## BEGIN TEXT PASSAGE

Exploring nature alone might not only be the safest option right now but it can also be an incredibly healing, introspective, and rewarding experience. It can quiet the noise of the industrialized world that constantly bombards us through all our screens. It can allow you to think deeply; give you time to journal and write your thoughts; read your favorite book. And while there are more risks from hiking and camping solo it can be done safely if you are well prepared and plan accordingly.

In fact, this blog describes one trip I took by myself just a few weeks ago and — it — was — amazing!

Grayson Highlands State Park and Mount Rogers National Recreation Area are right next to each other in southwest Virginia and combine to form an oasis of outdoor activities near two of Virginia’s highest peaks — Mount Rogers (5,728 ft) and Whitetop Mountain (5,518 ft).

At 4,502 acres, Grayson Highlands State Park offers “scenic views of alpine-like peaks more than 5,000 feet high. Facilities include a visitor center, campgrounds, and hiking trails leading to waterfalls and overlooks. Scenic horse trails and a horse camping area with electric and water hookups, stables and parking for trailers are available. The park provides year-round access to the Appalachian Trail and the Virginia Highlands Horse Trail.”

At 200,000 acres of national forest land, the Mount Rogers National Recreation Area (NRA) “features four Congressionally designated wilderness areas; the Virginia Creeper Trail; the Mount Rogers Scenic Byway which traverses over 50 miles offering views of the National Recreation Area and open rural countryside; the 5,000 acre Crest Zone featuring elevations over 4,000 feet, large rock formations, and a mixture of mountain balds and spruce-fir forests; a herd of wild, free-ranging ponies; and the highest elevated road in the state of Virginia leading to the summit of Whitetop Mountain.”

## END TEXT PASSAGE
## BEGIN RECORD LIST

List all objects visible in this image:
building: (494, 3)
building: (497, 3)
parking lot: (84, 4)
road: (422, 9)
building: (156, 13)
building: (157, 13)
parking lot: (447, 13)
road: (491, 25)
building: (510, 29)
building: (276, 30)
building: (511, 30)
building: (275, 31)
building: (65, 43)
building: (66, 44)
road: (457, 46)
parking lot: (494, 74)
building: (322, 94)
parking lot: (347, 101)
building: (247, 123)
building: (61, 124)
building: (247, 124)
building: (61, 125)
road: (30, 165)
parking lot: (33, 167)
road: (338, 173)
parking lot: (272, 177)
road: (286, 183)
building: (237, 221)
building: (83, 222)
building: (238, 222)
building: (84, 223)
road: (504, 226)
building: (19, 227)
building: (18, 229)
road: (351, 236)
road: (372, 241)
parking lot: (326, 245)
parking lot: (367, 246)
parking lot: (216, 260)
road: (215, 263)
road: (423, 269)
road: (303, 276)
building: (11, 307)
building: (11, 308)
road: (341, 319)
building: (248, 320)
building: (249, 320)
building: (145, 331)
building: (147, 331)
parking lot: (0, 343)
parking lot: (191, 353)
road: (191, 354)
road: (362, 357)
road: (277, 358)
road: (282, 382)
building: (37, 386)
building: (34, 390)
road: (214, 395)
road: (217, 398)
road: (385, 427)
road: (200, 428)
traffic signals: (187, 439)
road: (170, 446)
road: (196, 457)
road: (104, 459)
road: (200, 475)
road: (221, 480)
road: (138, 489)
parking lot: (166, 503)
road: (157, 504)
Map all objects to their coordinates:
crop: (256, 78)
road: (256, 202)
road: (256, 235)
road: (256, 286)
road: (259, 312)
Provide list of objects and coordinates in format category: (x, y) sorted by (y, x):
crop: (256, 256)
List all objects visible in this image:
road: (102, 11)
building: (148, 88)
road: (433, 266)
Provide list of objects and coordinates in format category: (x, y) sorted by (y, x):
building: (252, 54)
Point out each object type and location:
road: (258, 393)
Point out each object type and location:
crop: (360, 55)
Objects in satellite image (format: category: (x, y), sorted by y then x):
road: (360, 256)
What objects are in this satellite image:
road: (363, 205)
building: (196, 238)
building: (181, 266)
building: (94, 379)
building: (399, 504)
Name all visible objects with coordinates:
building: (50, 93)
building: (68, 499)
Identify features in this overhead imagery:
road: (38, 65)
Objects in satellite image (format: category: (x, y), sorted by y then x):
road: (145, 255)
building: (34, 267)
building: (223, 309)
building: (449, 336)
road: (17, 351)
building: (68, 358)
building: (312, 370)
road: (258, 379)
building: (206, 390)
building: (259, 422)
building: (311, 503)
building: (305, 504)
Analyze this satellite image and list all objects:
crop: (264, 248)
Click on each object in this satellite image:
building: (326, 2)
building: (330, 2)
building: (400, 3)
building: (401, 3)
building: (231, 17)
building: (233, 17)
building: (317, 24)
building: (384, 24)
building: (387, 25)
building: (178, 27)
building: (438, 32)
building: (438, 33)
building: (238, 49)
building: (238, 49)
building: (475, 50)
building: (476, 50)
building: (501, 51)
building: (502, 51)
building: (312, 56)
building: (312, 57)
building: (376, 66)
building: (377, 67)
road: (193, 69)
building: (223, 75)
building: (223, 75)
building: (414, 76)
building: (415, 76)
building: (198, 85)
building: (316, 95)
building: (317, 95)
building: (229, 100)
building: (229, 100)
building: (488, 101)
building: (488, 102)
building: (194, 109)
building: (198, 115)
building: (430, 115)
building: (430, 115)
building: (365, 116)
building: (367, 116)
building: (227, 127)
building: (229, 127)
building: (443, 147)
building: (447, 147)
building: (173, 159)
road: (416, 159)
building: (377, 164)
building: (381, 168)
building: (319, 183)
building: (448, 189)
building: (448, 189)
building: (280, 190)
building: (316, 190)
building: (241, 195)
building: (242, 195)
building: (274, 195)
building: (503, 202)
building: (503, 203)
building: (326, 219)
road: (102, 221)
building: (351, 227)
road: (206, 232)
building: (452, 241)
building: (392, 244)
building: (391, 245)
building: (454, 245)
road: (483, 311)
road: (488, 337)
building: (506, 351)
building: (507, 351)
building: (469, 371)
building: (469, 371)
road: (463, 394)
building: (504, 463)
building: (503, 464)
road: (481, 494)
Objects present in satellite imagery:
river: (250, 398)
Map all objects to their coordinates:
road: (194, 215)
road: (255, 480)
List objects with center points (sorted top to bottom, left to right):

## END RECORD LIST

_REQUESTS_.
- a) List every trail the Grayson Highlands passage mentions by name.
- b) Quote the stretch of the Grayson Highlands passage from "Exploring nature alone" through "Mountain (5,518 ft).".
The material after the Grayson Highlands passage is separate from that passage.

_ANSWERS TO THE TASKS_.
- a)
Appalachian Trail
Virginia Highlands Horse Trail
Virginia Creeper Trail

- b)
Exploring nature alone might not only be the safest option right now but it can also be an incredibly healing, introspective, and rewarding experience. It can quiet the noise of the industrialized world that constantly bombards us through all our screens. It can allow you to think deeply; give you time to journal and write your thoughts; read your favorite book. And while there are more risks from hiking and camping solo it can be done safely if you are well prepared and plan accordingly.

In fact, this blog describes one trip I took by myself just a few weeks ago and — it — was — amazing!

Grayson Highlands State Park and Mount Rogers National Recreation Area are right next to each other in southwest Virginia and combine to form an oasis of outdoor activities near two of Virginia’s highest peaks — Mount Rogers (5,728 ft) and Whitetop Mountain (5,518 ft).